# Records supplied
══════════

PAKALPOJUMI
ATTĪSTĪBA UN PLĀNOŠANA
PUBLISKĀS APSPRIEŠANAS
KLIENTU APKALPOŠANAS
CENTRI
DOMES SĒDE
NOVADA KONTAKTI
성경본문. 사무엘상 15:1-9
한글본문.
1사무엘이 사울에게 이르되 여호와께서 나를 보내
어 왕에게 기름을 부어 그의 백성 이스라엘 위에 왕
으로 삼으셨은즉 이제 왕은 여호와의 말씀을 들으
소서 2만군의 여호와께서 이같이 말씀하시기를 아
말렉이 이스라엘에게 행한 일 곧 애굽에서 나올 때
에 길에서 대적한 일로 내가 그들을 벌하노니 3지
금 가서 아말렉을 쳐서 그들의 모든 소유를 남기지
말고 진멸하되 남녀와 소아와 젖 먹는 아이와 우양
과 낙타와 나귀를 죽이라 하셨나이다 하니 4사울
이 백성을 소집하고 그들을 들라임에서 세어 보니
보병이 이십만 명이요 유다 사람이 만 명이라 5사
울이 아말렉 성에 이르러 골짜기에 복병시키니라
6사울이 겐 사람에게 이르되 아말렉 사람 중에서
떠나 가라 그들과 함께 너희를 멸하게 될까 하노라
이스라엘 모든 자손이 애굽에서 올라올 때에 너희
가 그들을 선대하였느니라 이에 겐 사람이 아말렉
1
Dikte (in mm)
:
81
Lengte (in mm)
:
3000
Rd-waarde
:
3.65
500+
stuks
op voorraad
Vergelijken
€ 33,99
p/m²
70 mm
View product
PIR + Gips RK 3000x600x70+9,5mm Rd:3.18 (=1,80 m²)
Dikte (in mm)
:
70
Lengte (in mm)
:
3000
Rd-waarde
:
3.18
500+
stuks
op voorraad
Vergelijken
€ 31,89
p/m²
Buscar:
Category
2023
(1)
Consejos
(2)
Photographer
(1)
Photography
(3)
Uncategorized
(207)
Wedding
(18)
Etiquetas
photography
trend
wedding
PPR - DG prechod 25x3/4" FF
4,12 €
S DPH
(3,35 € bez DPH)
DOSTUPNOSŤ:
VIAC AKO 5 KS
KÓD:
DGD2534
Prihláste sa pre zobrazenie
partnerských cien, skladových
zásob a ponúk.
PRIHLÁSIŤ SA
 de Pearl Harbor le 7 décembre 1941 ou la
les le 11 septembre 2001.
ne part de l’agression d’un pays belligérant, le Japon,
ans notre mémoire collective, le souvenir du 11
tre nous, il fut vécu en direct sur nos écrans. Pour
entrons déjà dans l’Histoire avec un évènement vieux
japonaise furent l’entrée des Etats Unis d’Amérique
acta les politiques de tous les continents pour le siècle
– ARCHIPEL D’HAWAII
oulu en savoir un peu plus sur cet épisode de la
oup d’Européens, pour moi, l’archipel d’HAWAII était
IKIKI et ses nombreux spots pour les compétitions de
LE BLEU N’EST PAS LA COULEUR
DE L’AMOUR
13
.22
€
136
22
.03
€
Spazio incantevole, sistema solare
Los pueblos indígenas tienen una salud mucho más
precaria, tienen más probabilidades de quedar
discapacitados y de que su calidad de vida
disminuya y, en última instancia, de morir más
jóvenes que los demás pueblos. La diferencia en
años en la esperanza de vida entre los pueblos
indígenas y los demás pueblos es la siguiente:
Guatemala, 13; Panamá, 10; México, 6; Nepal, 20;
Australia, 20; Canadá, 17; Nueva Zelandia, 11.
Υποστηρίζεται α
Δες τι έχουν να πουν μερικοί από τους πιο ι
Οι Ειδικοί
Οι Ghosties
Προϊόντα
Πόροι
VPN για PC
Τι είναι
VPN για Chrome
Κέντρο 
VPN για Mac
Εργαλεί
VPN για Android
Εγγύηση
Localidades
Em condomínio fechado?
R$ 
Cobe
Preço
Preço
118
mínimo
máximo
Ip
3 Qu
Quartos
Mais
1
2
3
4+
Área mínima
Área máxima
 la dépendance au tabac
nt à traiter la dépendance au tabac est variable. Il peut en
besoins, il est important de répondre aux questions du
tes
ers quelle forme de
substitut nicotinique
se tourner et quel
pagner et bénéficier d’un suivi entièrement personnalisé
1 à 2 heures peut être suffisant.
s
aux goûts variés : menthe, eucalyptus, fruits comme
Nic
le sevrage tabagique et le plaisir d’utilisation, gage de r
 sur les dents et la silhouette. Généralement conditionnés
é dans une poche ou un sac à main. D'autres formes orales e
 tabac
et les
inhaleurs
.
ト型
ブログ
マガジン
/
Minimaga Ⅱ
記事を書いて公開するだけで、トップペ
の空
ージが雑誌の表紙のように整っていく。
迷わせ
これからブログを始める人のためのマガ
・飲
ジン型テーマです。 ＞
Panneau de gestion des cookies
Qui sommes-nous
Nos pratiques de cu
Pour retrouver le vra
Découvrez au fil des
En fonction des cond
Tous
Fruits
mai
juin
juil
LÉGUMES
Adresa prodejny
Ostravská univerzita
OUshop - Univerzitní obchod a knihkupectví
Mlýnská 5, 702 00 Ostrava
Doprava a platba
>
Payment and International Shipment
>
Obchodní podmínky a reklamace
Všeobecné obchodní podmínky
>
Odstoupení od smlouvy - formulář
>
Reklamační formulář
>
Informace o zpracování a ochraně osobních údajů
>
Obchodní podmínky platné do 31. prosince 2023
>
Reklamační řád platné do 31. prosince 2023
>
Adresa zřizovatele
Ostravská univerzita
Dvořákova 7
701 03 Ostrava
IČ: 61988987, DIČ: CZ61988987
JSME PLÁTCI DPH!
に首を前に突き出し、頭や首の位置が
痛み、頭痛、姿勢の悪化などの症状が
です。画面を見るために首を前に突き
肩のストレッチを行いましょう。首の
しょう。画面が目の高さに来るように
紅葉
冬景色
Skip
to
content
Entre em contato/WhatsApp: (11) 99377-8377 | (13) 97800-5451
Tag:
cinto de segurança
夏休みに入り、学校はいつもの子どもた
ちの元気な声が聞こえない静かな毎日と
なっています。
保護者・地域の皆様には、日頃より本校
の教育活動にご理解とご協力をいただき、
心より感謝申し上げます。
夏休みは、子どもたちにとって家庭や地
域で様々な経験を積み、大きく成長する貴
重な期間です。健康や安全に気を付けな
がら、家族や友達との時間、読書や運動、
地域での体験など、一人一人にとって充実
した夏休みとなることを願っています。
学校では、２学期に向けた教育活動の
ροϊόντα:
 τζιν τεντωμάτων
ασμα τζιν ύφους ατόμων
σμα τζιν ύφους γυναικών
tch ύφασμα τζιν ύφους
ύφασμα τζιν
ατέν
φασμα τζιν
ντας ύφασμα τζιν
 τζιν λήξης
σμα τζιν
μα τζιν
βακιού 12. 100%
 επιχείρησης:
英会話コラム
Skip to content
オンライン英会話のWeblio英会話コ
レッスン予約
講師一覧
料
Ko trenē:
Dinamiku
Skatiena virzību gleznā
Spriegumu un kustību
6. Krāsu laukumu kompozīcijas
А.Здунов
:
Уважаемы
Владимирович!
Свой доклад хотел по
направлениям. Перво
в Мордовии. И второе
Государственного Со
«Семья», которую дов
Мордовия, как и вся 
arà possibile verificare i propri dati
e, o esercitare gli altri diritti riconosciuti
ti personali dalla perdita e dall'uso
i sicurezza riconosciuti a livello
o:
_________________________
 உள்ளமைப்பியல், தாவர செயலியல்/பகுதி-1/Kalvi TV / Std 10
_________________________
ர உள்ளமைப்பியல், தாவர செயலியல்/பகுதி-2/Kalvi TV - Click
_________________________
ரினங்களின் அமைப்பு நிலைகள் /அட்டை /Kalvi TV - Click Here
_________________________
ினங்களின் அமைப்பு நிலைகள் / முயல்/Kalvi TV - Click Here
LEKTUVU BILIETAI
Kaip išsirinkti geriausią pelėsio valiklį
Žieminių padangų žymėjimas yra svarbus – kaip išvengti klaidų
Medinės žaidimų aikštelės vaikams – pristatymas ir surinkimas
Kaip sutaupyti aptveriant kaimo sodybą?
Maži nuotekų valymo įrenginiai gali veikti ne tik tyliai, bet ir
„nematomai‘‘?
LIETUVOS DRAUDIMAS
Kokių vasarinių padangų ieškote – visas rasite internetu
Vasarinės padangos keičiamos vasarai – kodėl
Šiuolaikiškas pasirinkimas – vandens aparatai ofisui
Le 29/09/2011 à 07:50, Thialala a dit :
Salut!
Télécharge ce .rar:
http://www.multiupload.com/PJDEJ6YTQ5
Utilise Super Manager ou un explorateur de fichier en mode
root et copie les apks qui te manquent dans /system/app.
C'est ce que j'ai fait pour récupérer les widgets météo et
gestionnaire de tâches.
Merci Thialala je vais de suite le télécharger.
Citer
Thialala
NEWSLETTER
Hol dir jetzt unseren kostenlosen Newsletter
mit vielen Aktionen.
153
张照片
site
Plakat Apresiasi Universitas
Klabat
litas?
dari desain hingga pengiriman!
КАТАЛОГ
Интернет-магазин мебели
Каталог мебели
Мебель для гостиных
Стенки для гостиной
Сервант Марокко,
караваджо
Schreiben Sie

══════════

From the first line of the listing above to the line with "이 백성을 소집하고 그들을 들라임에서 세어 보니", please transcribe each line exactly, both ends included, and nothing beyond that.

PAKALPOJUMI
ATTĪSTĪBA UN PLĀNOŠANA
PUBLISKĀS APSPRIEŠANAS
KLIENTU APKALPOŠANAS
CENTRI
DOMES SĒDE
NOVADA KONTAKTI
성경본문. 사무엘상 15:1-9
한글본문.
1사무엘이 사울에게 이르되 여호와께서 나를 보내
어 왕에게 기름을 부어 그의 백성 이스라엘 위에 왕
으로 삼으셨은즉 이제 왕은 여호와의 말씀을 들으
소서 2만군의 여호와께서 이같이 말씀하시기를 아
말렉이 이스라엘에게 행한 일 곧 애굽에서 나올 때
에 길에서 대적한 일로 내가 그들을 벌하노니 3지
금 가서 아말렉을 쳐서 그들의 모든 소유를 남기지
말고 진멸하되 남녀와 소아와 젖 먹는 아이와 우양
과 낙타와 나귀를 죽이라 하셨나이다 하니 4사울
이 백성을 소집하고 그들을 들라임에서 세어 보니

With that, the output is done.